Scalable Hamiltonian Monte Carlo via Surrogate Methods
Markov chain Monte Carlo (MCMC) methods have been widely used in Bayesian inference involving intractable probabilistic models. However, simple MCMC algorithms (e.g., random walk Metropolis and Gibbs sampling) are notorious for their lack of computational efficiency in complex, high-dimensional models and poor scaling to large data sets. In recent years, many advanced MCMC methods (e.g., Hamiltonian Monte Carlo and Riemannian Manifold Hamiltonian Monte Carlo) have been proposed that utilize geometrical and statistical quantities from the model in order to explore the target distribution more effectively. The gain in the efficacy of exploration, however, often comes at a significant computational cost which hinders their application to problems with large data sets or complex likelihoods.

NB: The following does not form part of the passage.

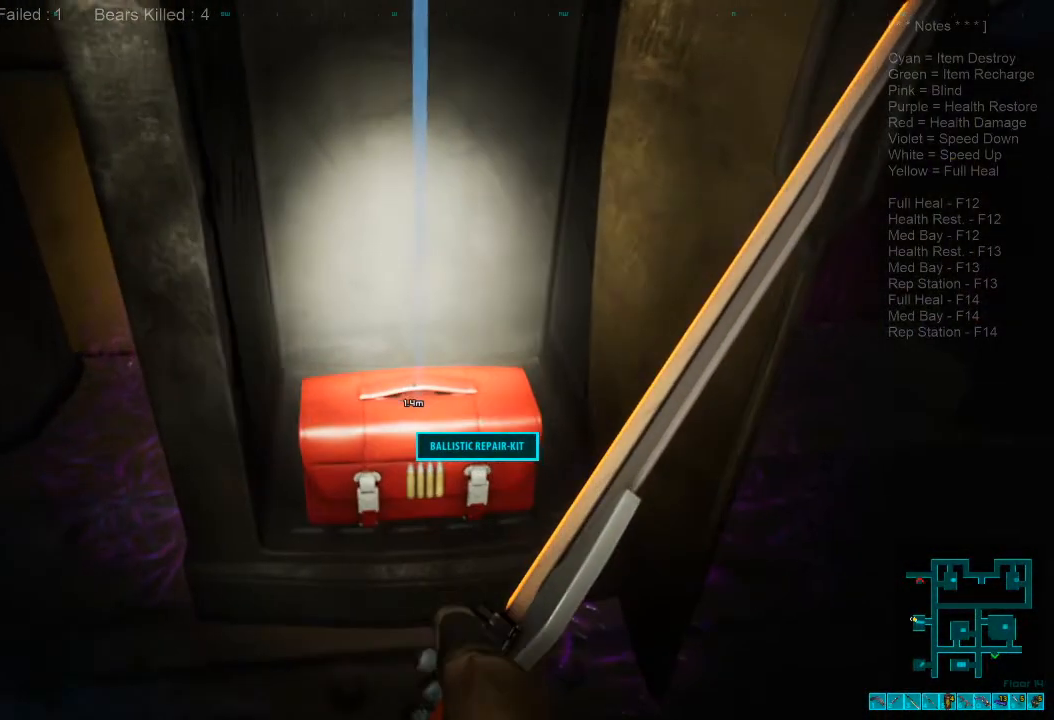
{"keys": [], "mouse": [], "events": [[33, "tab", "down"], [133, "tab", "up"]]}
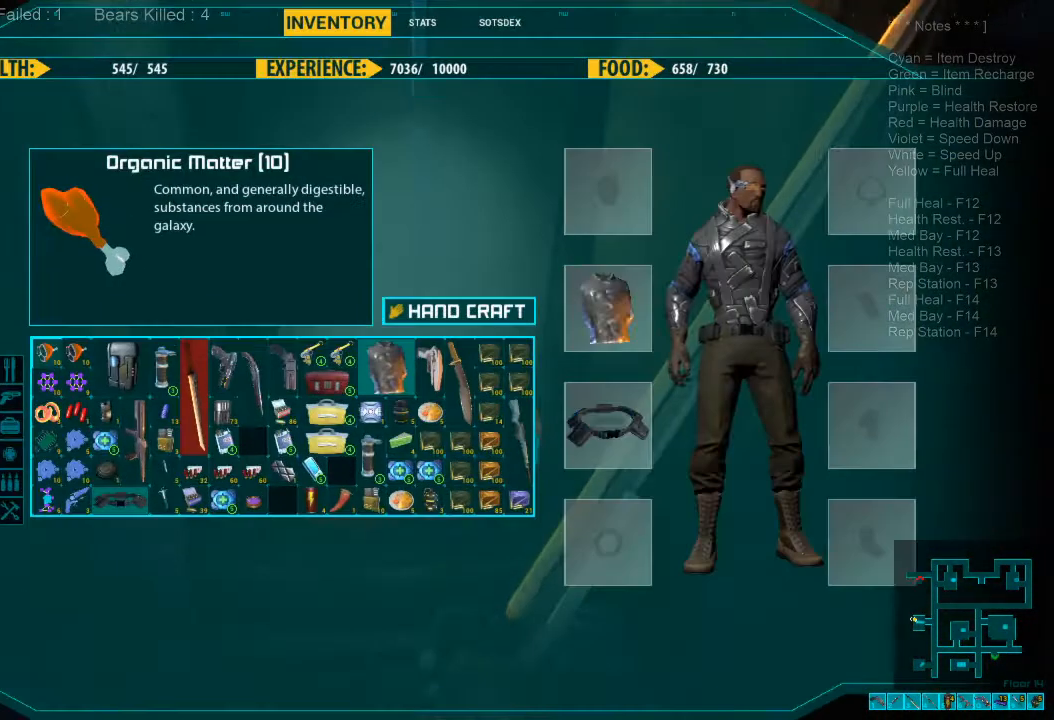
{"keys": [], "mouse": [], "events": []}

In practice, it remains challenging to design scalable MCMC algorithms that can balance computational complexity and exploration efficacy well. To address this issue, some recent algorithms rely on stochastic gradient methods by approximating full data gradients using mini-batches of data. In contrast, this thesis focuses on accelerating the computation of MCMC samplers based on various surrogate methods via exploring the regularity of the target distribution.

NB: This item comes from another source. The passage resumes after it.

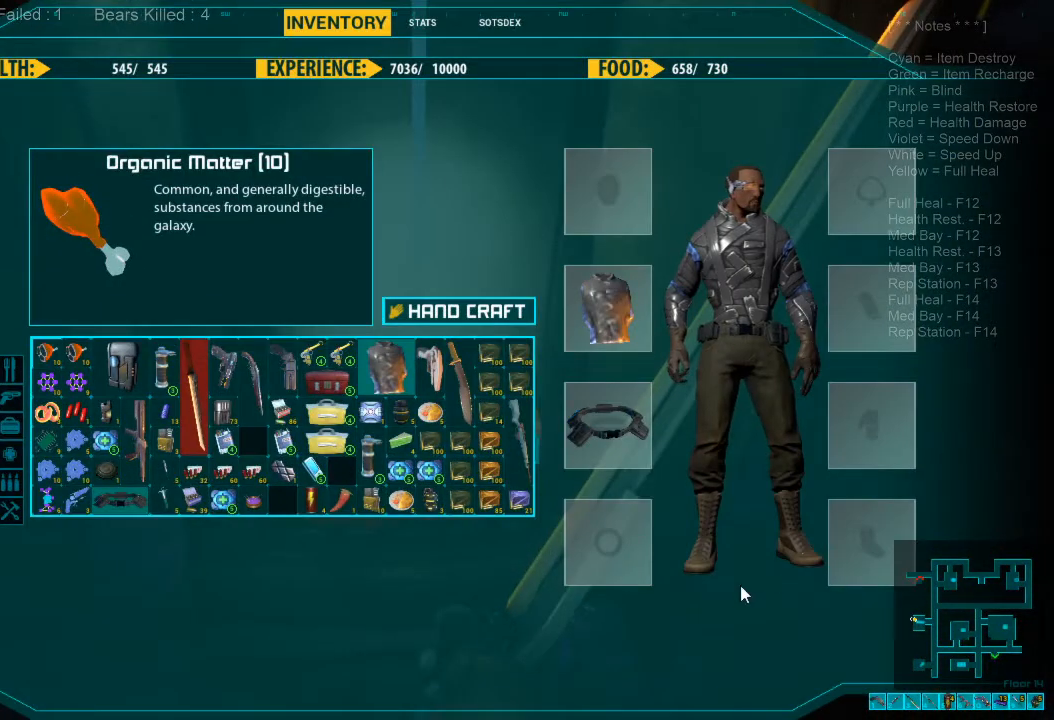
{"keys": [], "mouse": [], "events": []}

We start with a precomputing strategy that can be used to build efficient surrogates in relatively low-dimension parameter spaces. We then propose a random network surrogate architecture which can effectively capture the collective properties of large data sets or complex models with scalability, flexibility and efficiency. Finally, we provide a variational perspective for our random network surrogate methods and propose an approximate inference framework that combines the advantages of both variational Bayes and Markov chain Monte Carlo methods. The properties and efficiency of our proposed methods are demonstrated on a variety of synthetic and real-world data problems.